Huddled over a hot griddle in the back of his food truck, Abdel Rahman Rahim al-Bibi doesn't hold back on the curry powder. He's frying up shish taouk — a spicy chicken kebab dish popular in the Middle East.
Aromas waft down the block, and a line forms on the city sidewalk next to al-Bibi's truck — office workers popping out for a quick bite, a mother and her two children, and a law student on his way home from the gym.
With food trucks all the rage, this could be any American city at lunchtime. But al-Bibi is frying up shish taouk in his hometown of Ramallah, in the Israeli-occupied West Bank.
Not only that. Al-Bibi and his business partner, Khaldoun Barghouti — a 43-year-old father of six — are both ex-cons. They met behind bars, they say — working together in an Israeli prison canteen.
"In prison, we didn't get to eat much meat, and we never had enough spices," al-Bibi, 35, recalls. "We used to dream about what we'd cook when we got out. We talked about it constantly. And now look at my truck!"
He points at ingredients in his refrigerated glass display case: Homemade hamburgers, schnitzel, chicken breast, chicken fingers, roast beef. And there's more in the back fridge. Al-Bibi and Barghouti are unmistakably carnivores now. They tease each other about how much weight they've gained since getting out of jail.
Al-Bibi served nine years for shooting at Israeli forces, in an incident an Israeli military spokesperson said injured two soldiers.
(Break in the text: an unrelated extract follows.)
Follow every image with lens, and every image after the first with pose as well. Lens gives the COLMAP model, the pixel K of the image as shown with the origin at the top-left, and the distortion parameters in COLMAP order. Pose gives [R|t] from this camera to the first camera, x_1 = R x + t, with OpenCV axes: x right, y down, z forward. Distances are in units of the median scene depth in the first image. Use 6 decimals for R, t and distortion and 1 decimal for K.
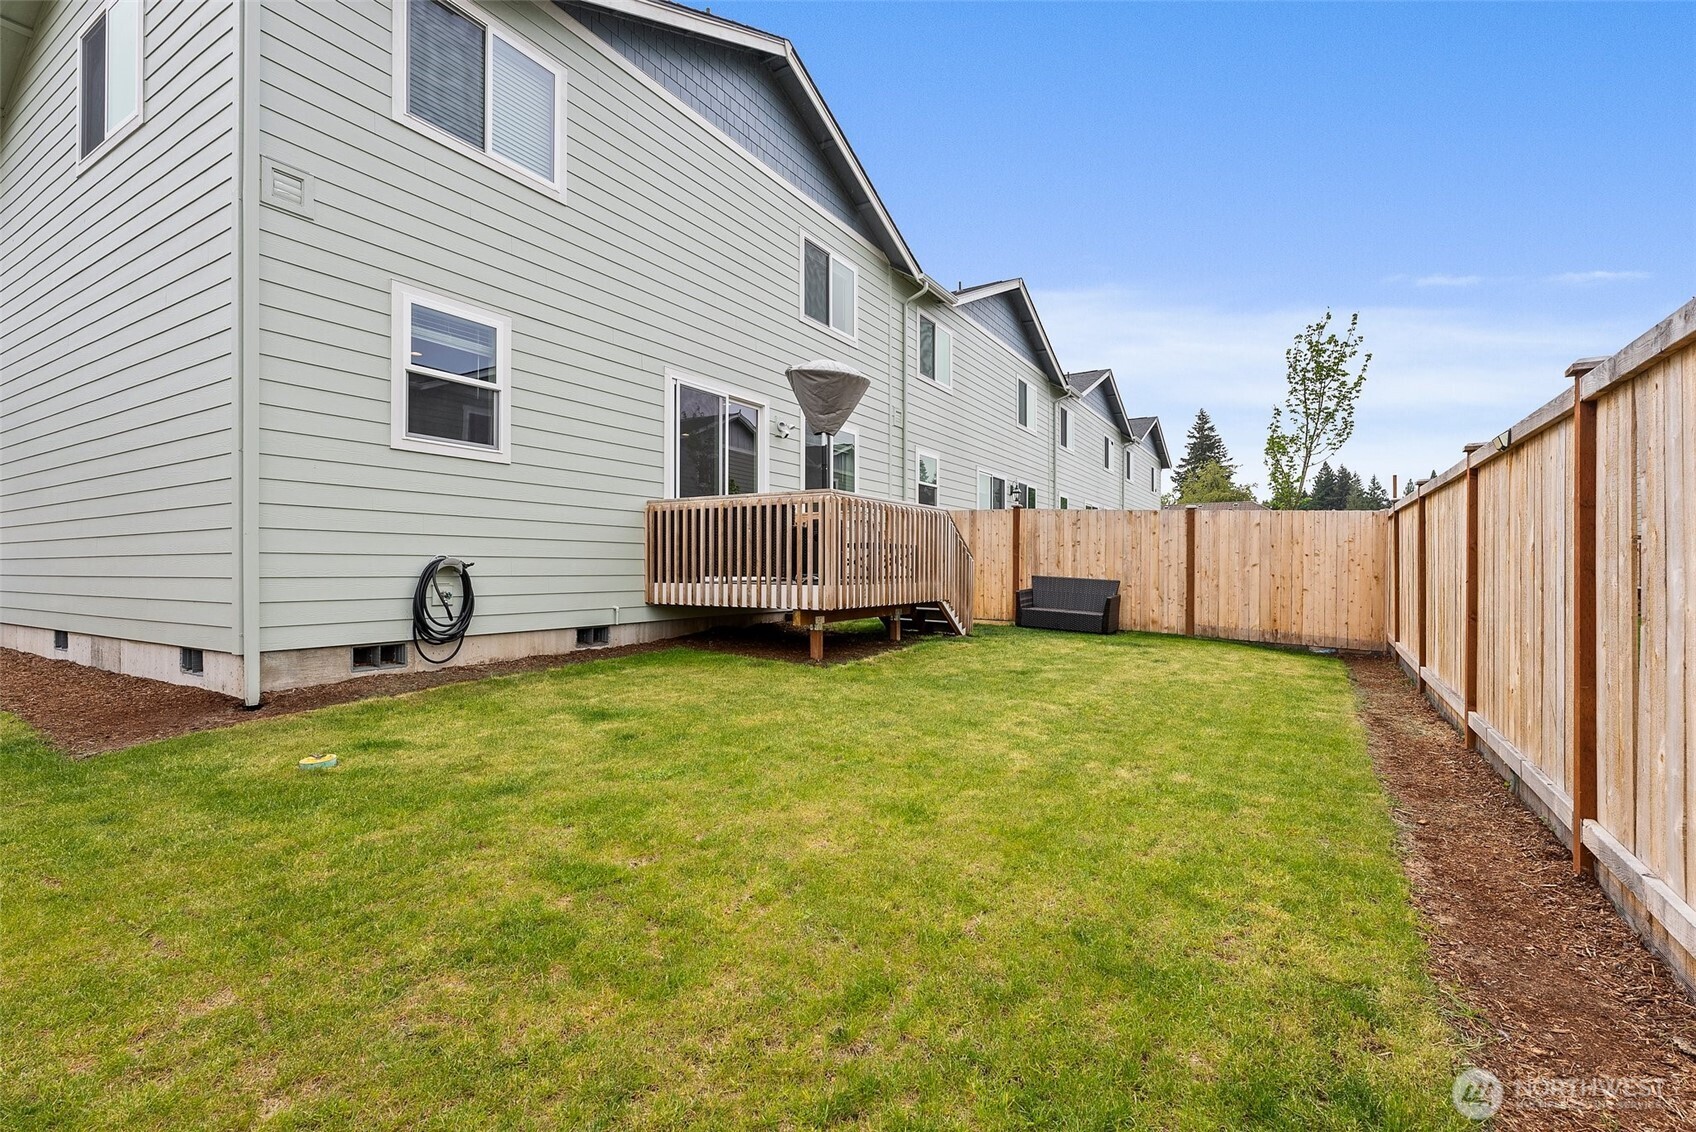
lens RADIAL K [[773.7, 0, 865.4], [0, 773.7, 564.6], [0, 0, 1]] dist [0.008975, 0.000243]
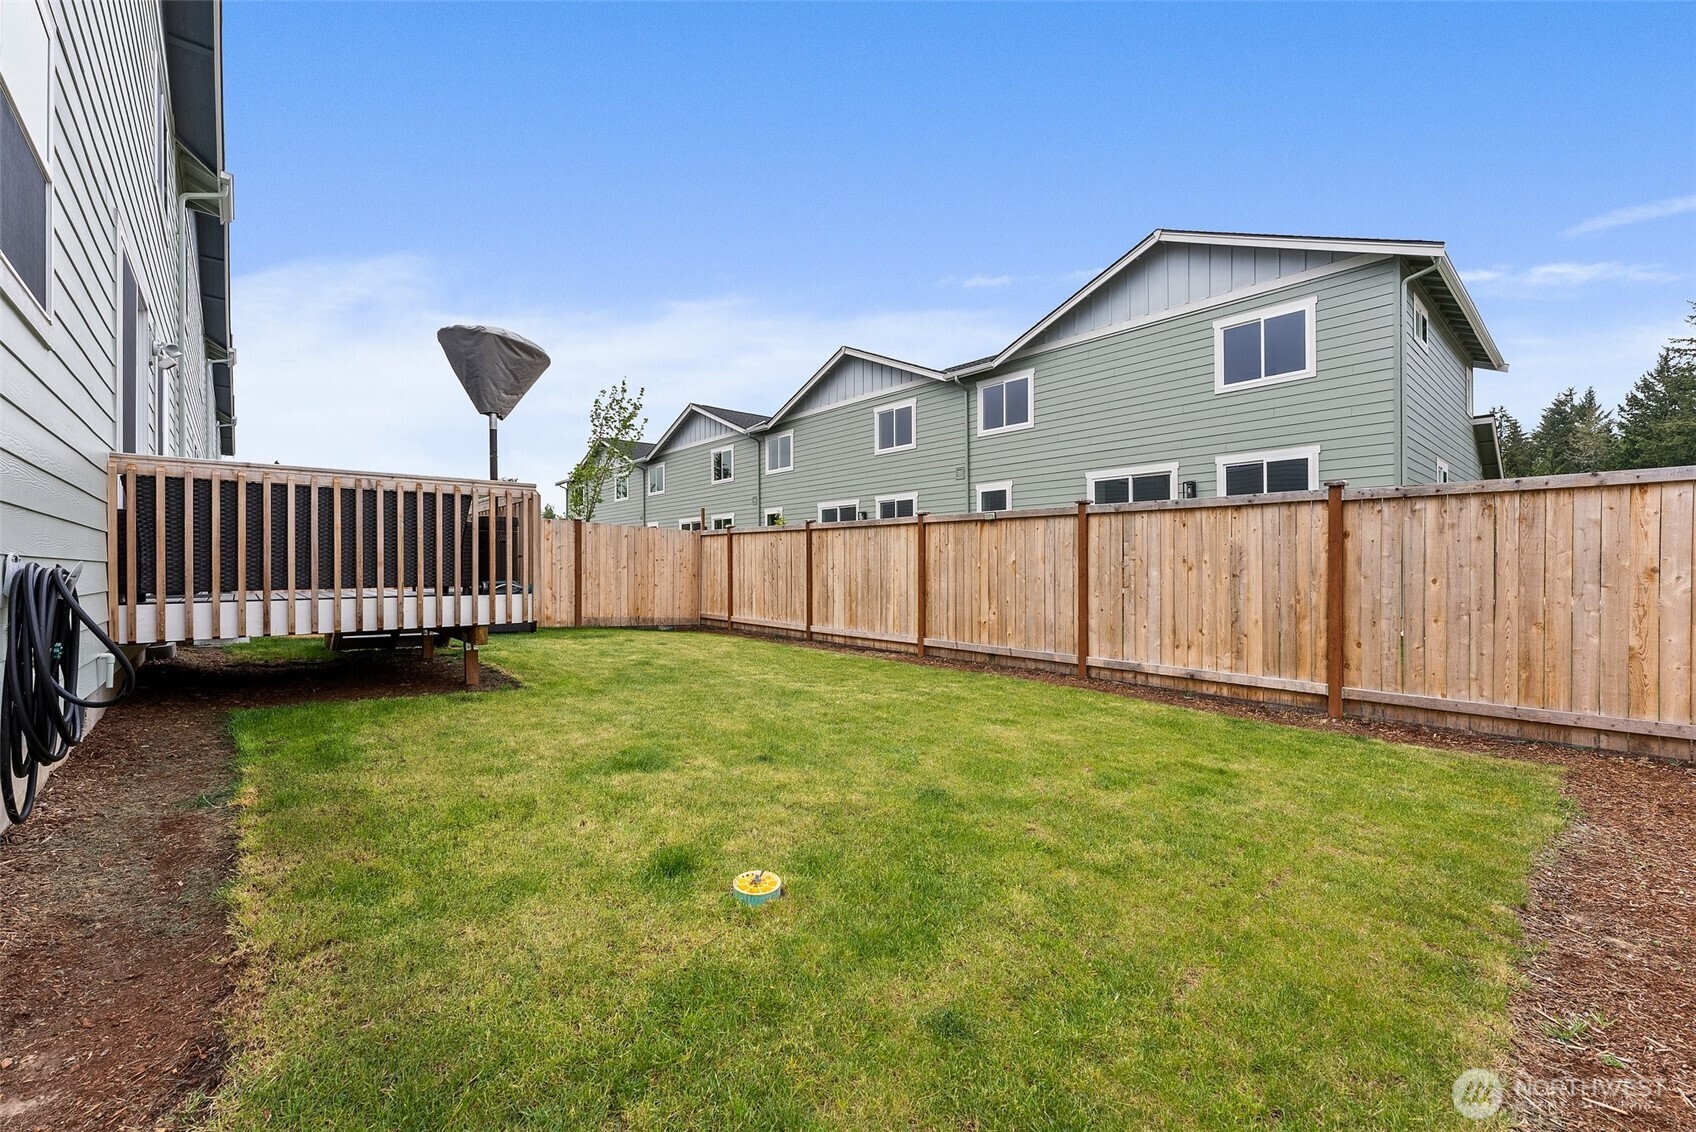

Barghouti served almost eight years on weapons charges. They're among several hundred-thousand Palestinians in the West Bank and Gaza Strip who've spent time in Israeli jails.
For these two, it was time to think a great deal about food.
"We were cooking for all the prisoners — in all, about 1,000 men — breakfast, lunch and dinner," Barghouti explains.
So they had to get creative: Scavenging stale rolls for breadcrumbs. Frying the few spices they had to stretch their flavor and smell. That's what gave them the idea for this food truck, stocked with all the spices they'd dreamed of. They painted it with psychedelic rainbows, an Arabic sign that says "Food Train" — and a smiley face on front.
"They're the colors of freedom," Barghouti says. "In prison, it was all brown — our uniforms, the bland food, the open desert around us. I decided I never wanted to work indoors again."
Barghouti punches keys on a control panel, to adjust four solar panels on the roof. They were designed and installed by an engineer the men did time with. They allow the truck to park and start cooking — no need to hook up to a diesel generator.
The West Bank has lots of fast-food joints and vegetable carts, but Barghouti says the Palestinian Authority had to create a new kind of license for this restaurant on wheels. The men took out a bank loan of nearly $40,000, to buy their truck and have it custom-outfitted with two refrigerators, a display case, deep fryer, grill and griddle.
Six months after their food truck's debut, it's doing swift business, and Barghouti says they're ahead on their loan repayments. A dozen customers arrive in half an hour. Burgers cost about $2.
"My daughter came home from school gushing about how all the teenagers eat here," says Faiza Bazar, who's in line, with two hungry, giggling daughters in tow.
Bazar says she saw a program about al-Bibi and Barghouti on local TV, and wants to support them for political reasons, because they're former prisoners.
The two men are familiar faces now, parked near offices of the Ramallah municipality in the mornings, and outside the local university when classes get out. Then they drive over to a nearby square, where they've been known to serve up hot sahab chicken sandwiches until 3 a.m.
They recently hired two more workers — both former prisoners, too. And Barghouti says they're already dreaming of the next project: A double-decker tour bus, with a kitchen on the bottom floor, and a dining room up top.